PER, Livret A, assurance vie : comment les Français cherchent des placements anti-crise rassurants

Le plan d’épargne retraite (PER) illustre bien ce besoin de repères. Au 30 septembre 2025, on comptait 12,7 millions de titulaires de PER pour 141,1 milliards d’euros d’encours. 77 % des Français déclarent connaître le dispositif et 25 % en détenaient déjà un, soit un doublement depuis 2019. « Le PER a quand même été marketé par l’administration fiscale comme étant un produit pour les actifs avec cette idée de promouvoir davantage la retraite par capitalisation », explique Matthieu Silva Santos, directeur de l’offre et de l’ISR chez Goodvest. La loi de finances 2026 est venue rebattre les cartes : suppression de la déductibilité des versements après 70 ans, allongement de 3 à 5 ans de la durée de report des plafonds non utilisés, et « C’est l’augmentation de la CSG de 1,4% uniquement sur le PER, notamment à la sortie ». Résultat, 46 % des détenteurs envisagent de ne plus alimenter leur PER, une proportion qui atteint 85 % chez les plus de 65 ans.

Pour autant, le produit ne disparaît pas de la panoplie anti-crise. « Je ne pense pas qu’il y ait de désertion prévue pour le PER, analyse Matthieu Silva Santos. Parce qu’il doit rester une brique fondamentale d’une stratégie patrimoniale, sans en être la principale. Il conserve encore un intérêt en matière d’économie d’impôt puisque les moins de 70 ans conservent la déductibilité des versements sur leur revenu imposable ». Le critère numéro un cité par les titulaires reste la déduction fiscale (38 %), devant la « simplicité » du produit (21 %) et son « rendement » (20 %). Pour les plus de 70 ans, la stratégie évolue : « Notre stratégie est de dire que ces personnes conservent finalement l’assurance vie, qui reste aujourd’hui une enveloppe à la fois fiscale, financière et successorale tout de même assez intéressante, remarque Matthieu Silva Santos.

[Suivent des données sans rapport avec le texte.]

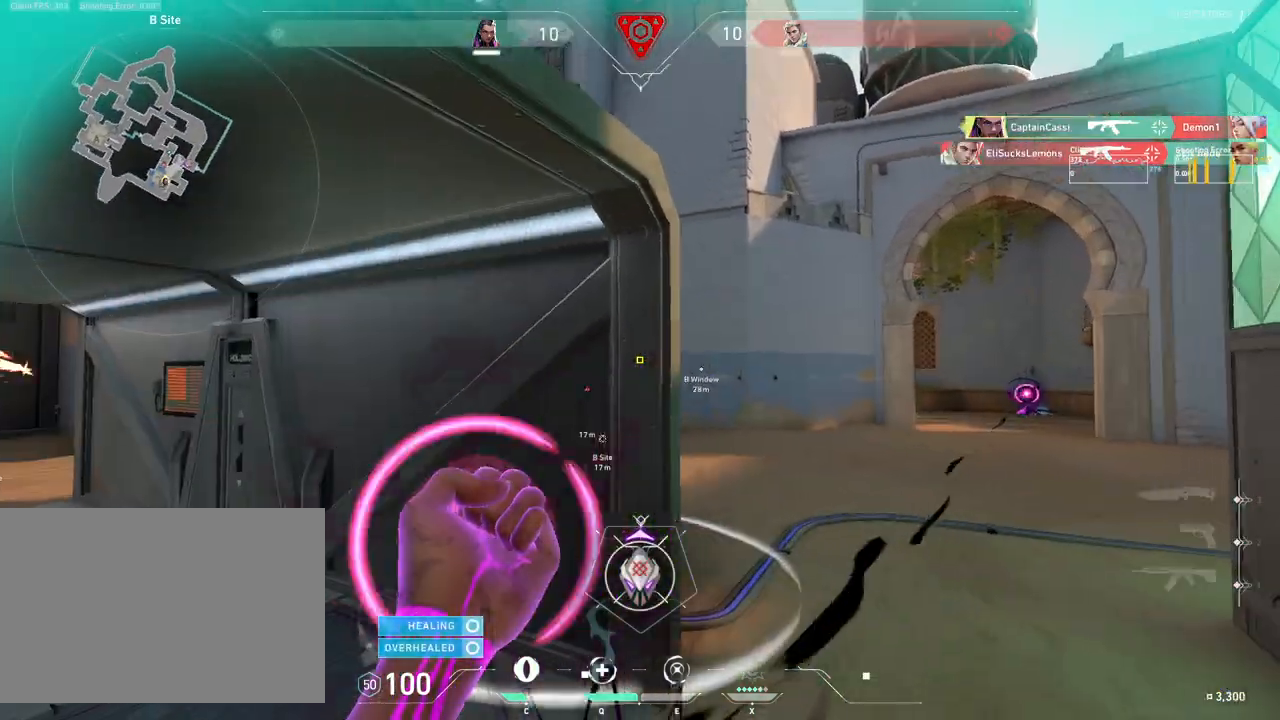
{"keys": [], "mouse": [], "events": [[267, "w", "down"], [400, "d", "up"], [467, "w", "up"]]}
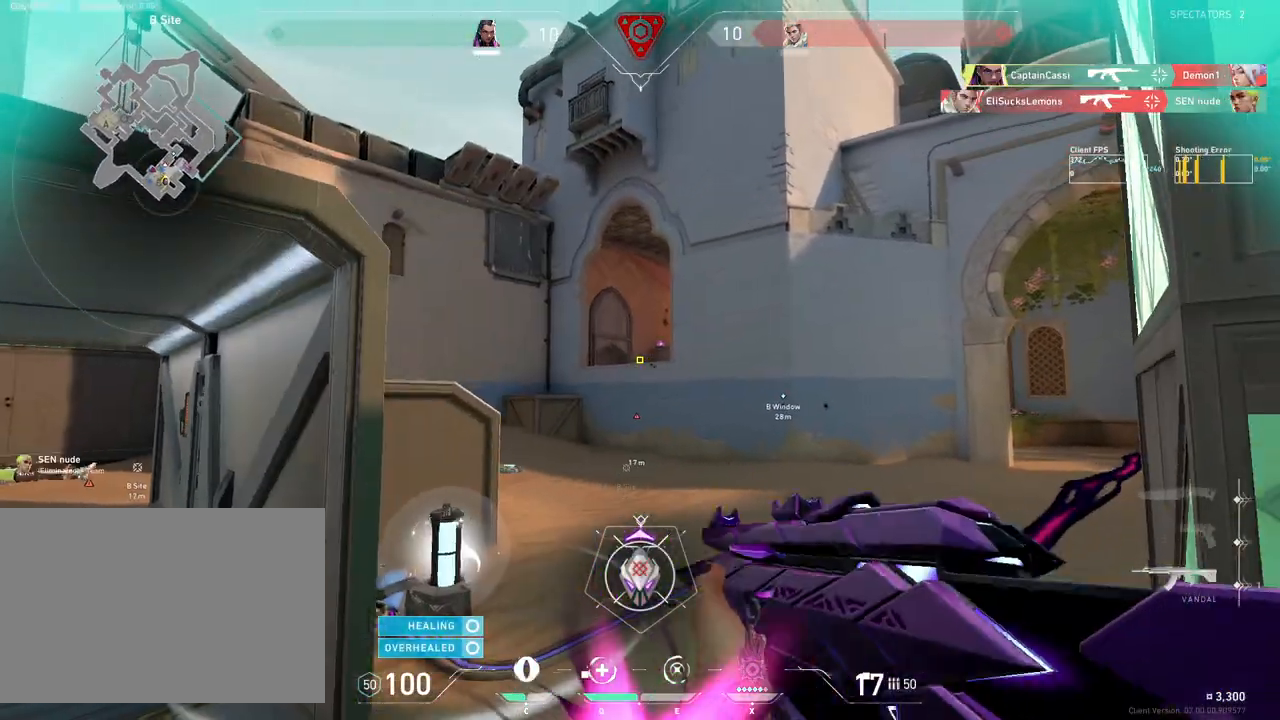
{"keys": ["a", "w"], "mouse": [], "events": [[17, "a", "down"], [17, "w", "down"], [133, "a", "up"], [400, "a", "down"]]}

Il ne faut pas oublier qu’après 70 ans, les plus-values associées au prix versé restent exonérées d’impôt sur les successions ».

  • Pour le PER, 38 % des titulaires citent en priorité la déduction fiscale, 21 % la simplicité et 20 % le rendement, des critères au cœur des placements anti-crise.

Face à ces arbitrages complexes, plus d’un Français sur deux (53 %) estime qu’il lui serait utile d’être accompagné par des conseillers patrimoniaux. « Les Français demandent davantage de transparence et de traçabilité sur l’utilisation des fonds investis, commente Matthieu Silva Santos, directeur de l’offre et de l’ISR chez Goodvest. C’est très important de comprendre où va leur argent ». Cette demande dépasse le seul rendez-vous en agence : 70 % souhaiteraient plus de cours à l’école sur la microéconomie, les placements et l’épargne, 72 % aimeraient que les entreprises mettent en place des formations, webinaires ou conférences sur ces sujets, et plus de 80 % voudraient que banques et assureurs fassent davantage d’éducation financière. « De plus en plus d’acteurs font cet effort de transparence car il y a un vrai besoin de pédagogie aujourd’hui dans le monde financier, conclut Matthieu Silva Santos. À la fois sur la composition de leur allocation mais également en ce qui concerne la tarification, avec très souvent des comparatifs tarifaires entre les différents établissements ».

En bref

  • En 2026, entre inflation persistante, guerre au Moyen-Orient et réformes du PER, la confiance des épargnants français s’effondre et leurs repères d’épargne vacillent.
  • Les livrets reculent au profit du logement et de l’assurance vie, tandis que le PER, fragilisé par la loi de finances 2026, reste une brique patrimoniale plus qu’un vrai placement anti-crise.
  • Entre quête de sécurité, besoin de transparence et soif d’éducation financière, les Français redéfinissent leurs placements anti-crise et interpellent banques, assureurs et conseillers.